I shuddered at the sound of the exoskeletons crunching beneath her pestle.

“Scarab beetles,” she said, though I'm not sure if she was talking to us or to herself. “But not really.” When she was done, her brows went up as she examined the contents.

“Well?” Odane said. He didn't seem half as bothered by what was happening as I was.

“They might look like scarabs, but that's not what they is. See?” She thrust the bowl toward him.

He examined the contents critically and then licked his finger and dabbed the tip of it into the bowl. Then he examined the fine powder coating the tip of his finger before touching it to the tip his tongue.

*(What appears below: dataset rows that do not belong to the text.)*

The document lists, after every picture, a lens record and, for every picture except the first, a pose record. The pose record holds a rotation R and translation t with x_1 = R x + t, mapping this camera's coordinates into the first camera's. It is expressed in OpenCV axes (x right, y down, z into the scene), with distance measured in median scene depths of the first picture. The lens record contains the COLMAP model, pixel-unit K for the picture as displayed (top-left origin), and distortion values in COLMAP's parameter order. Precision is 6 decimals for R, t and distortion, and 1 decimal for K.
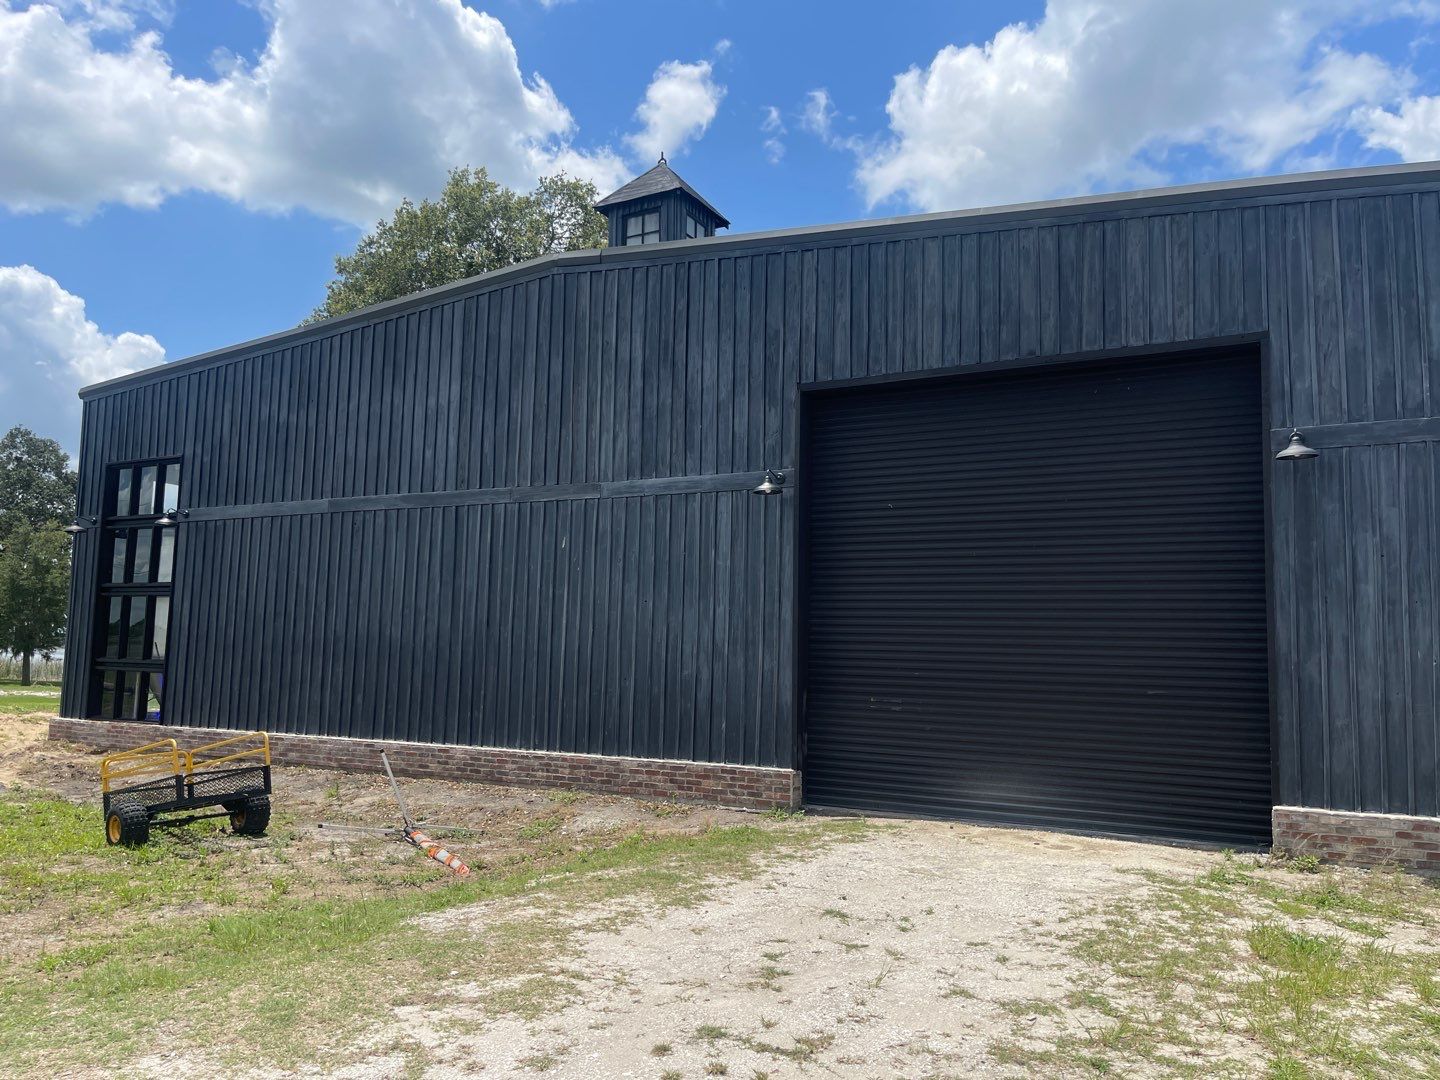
lens RADIAL K [[1119.3, 0, 720.0], [0, 1119.3, 540.0], [0, 0, 1]] dist [0.053725, -0.078115]
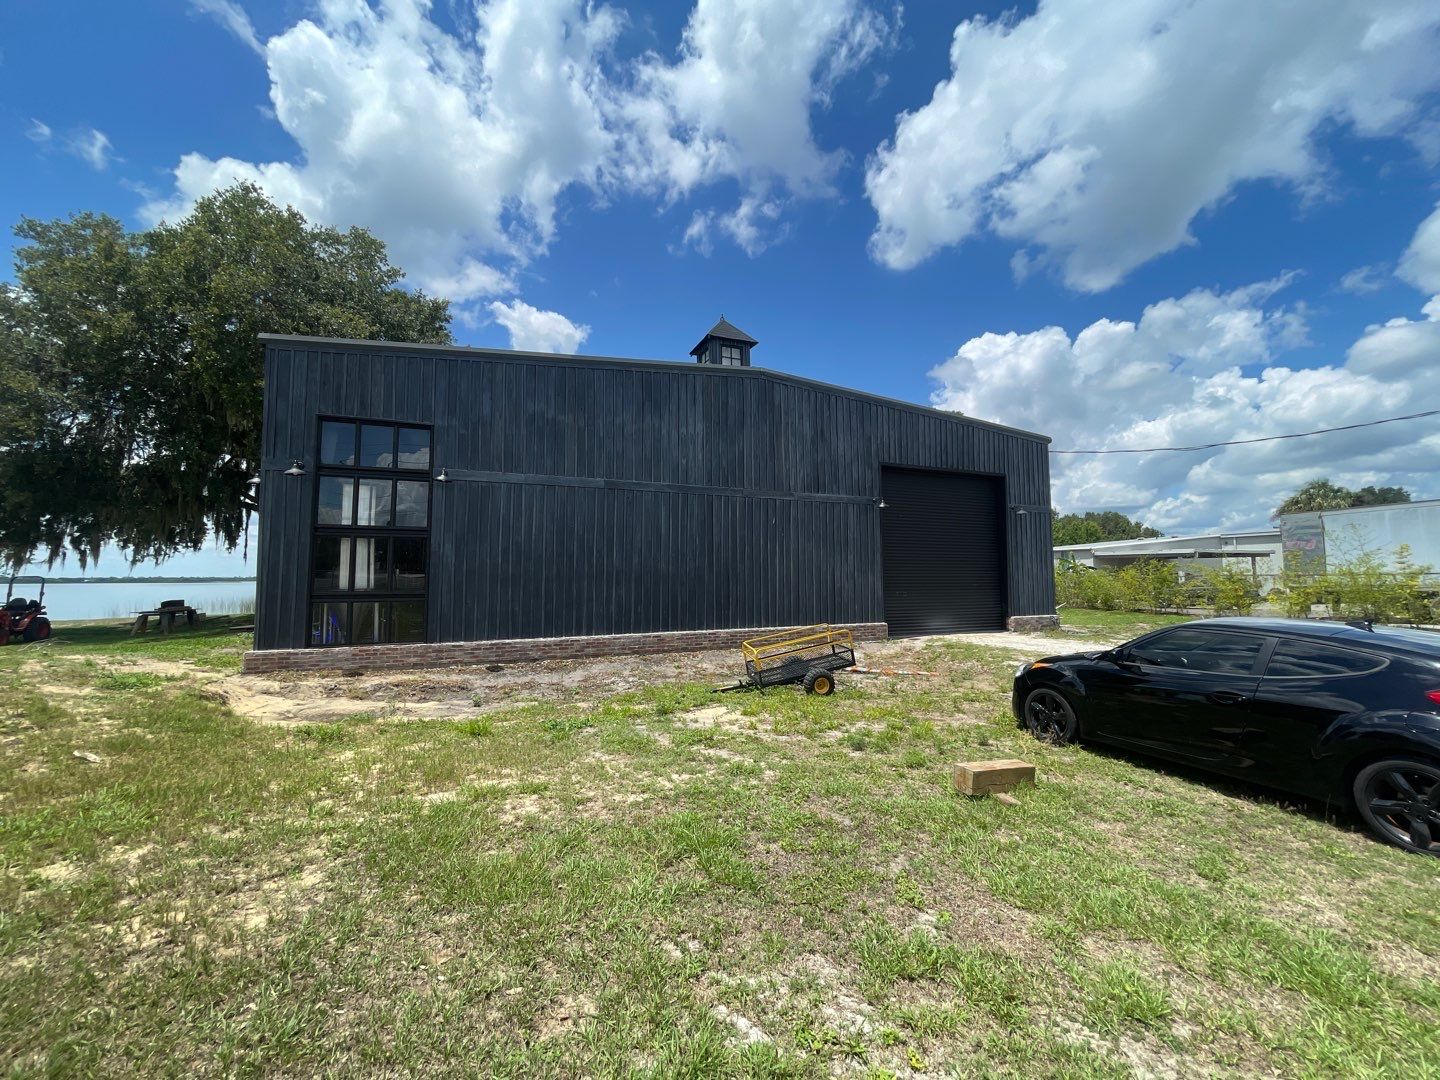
lens RADIAL K [[596.3, 0, 712.6], [0, 596.3, 535.7], [0, 0, 1]] dist [-0.011263, -0.000140]
pose [[0.609249, 0.031021, 0.792372, -1.096473], [-0.067534, 0.997634, 0.012869, 0.023670], [-0.790098, -0.061353, 0.609903, 0.483291]]
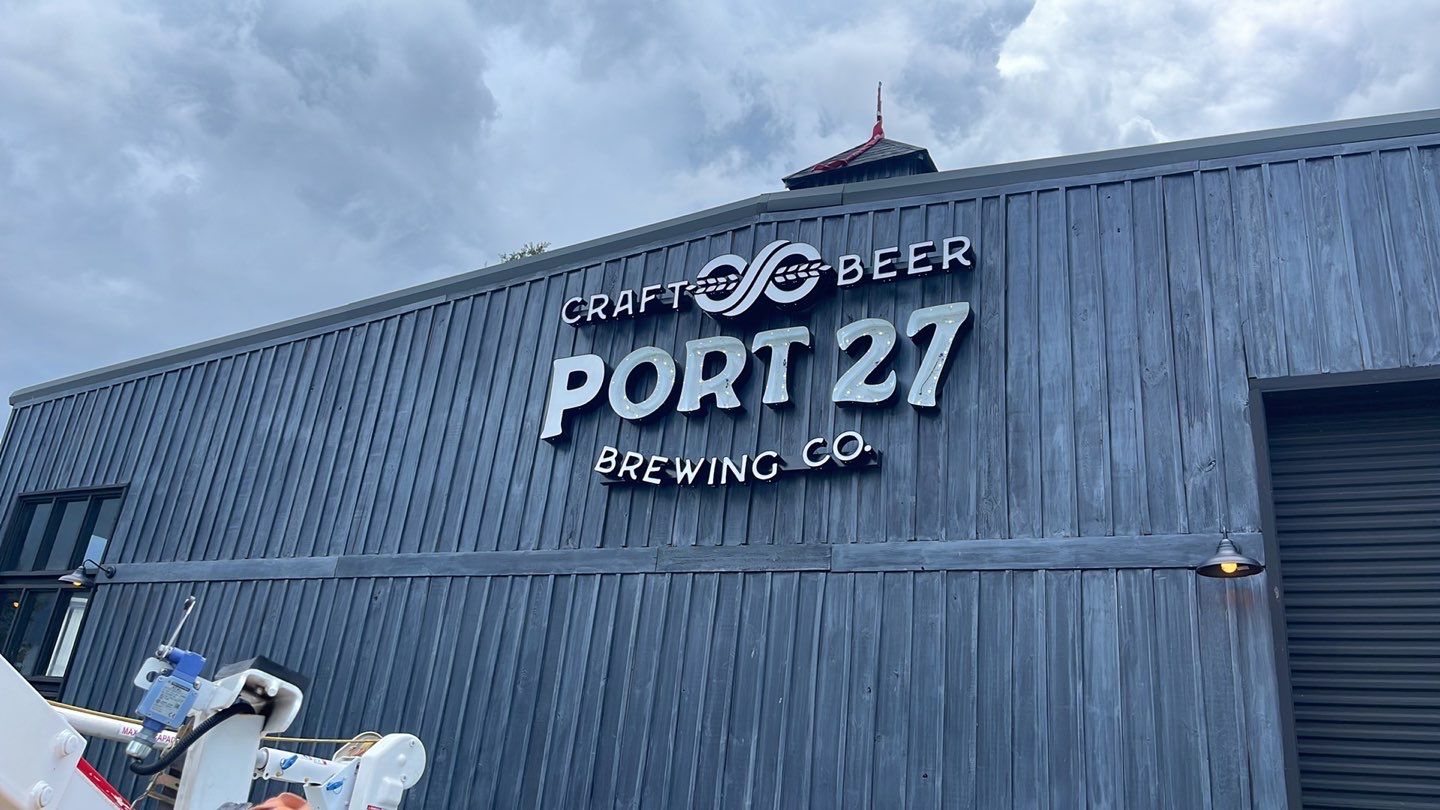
lens RADIAL K [[1064.9, 0, 720.0], [0, 1064.9, 405.0], [0, 0, 1]] dist [0.099927, -0.158053]
pose [[0.996199, 0.087058, 0.002958, -0.180221], [-0.082925, 0.958199, -0.273821, 0.035649], [-0.026673, 0.272535, 0.961776, 0.489849]]
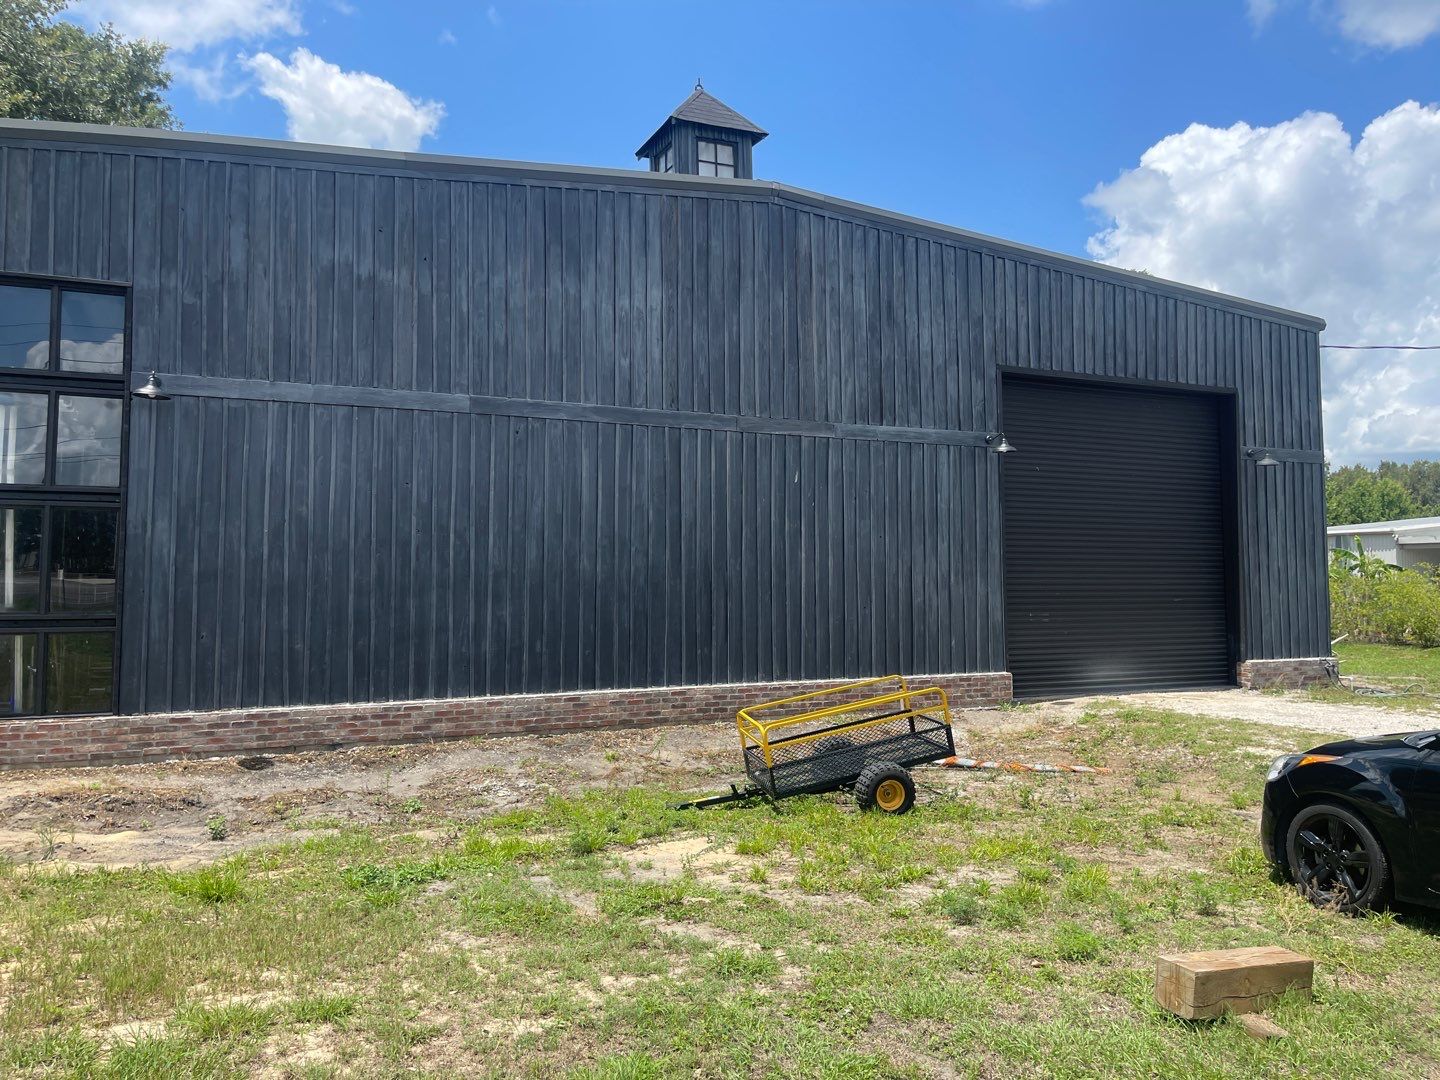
lens RADIAL K [[1113.5, 0, 705.9], [0, 1113.5, 518.6], [0, 0, 1]] dist [0.054625, -0.071405]
pose [[0.588547, 0.022063, 0.808162, -1.077443], [-0.070083, 0.997257, 0.023813, 0.022984], [-0.805420, -0.070653, 0.588479, 0.501382]]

“Ugh.” I couldn't hide my disgust.

“They're not real bugs,” he said, as though that excused it.

“They looked real enough to me, and who goes around putting nasty stuff in their mouth like that? Just … ugh.”

Odane kind of chuckled at that, and I felt the sudden urge to throw something at him.

“They're made of dirt,” he said, taking the bowl from Mama Legba and bringing it to me. “They looked like bugs and acted like bugs, but look—they crumble into nothing when you press on them at all.”

Sure enough, he was right. There wasn't any sign of anything that remotely looked like a bug in the bowl. Certainly, there should have been some kind of wetness from their bodies—the insects hadn't been dead that long. But the bowl only held some dry, dark dirt.

Not that I was going to taste it.

“So what does that mean?” I said, stepping back. Dust or not, I didn't want to be anywhere close to it.

“It means that we was right about Lucy tripping some sort of alarm. These are just a bit of magic. Entering that cellar or touching that there box must have released a kind of energy, enough to animate this bit of earth into something fearsome.”

I shuddered. Fearsome wasn't the half of it.

Mama Legba frowned as she walked over and settled herself on the couch to look at the box. “Sure don't seem like much,” she said, letting her hands hover above it. “But it must be or she wouldn't have gone to the trouble of protecting it like she did. I wonder what it's hiding.”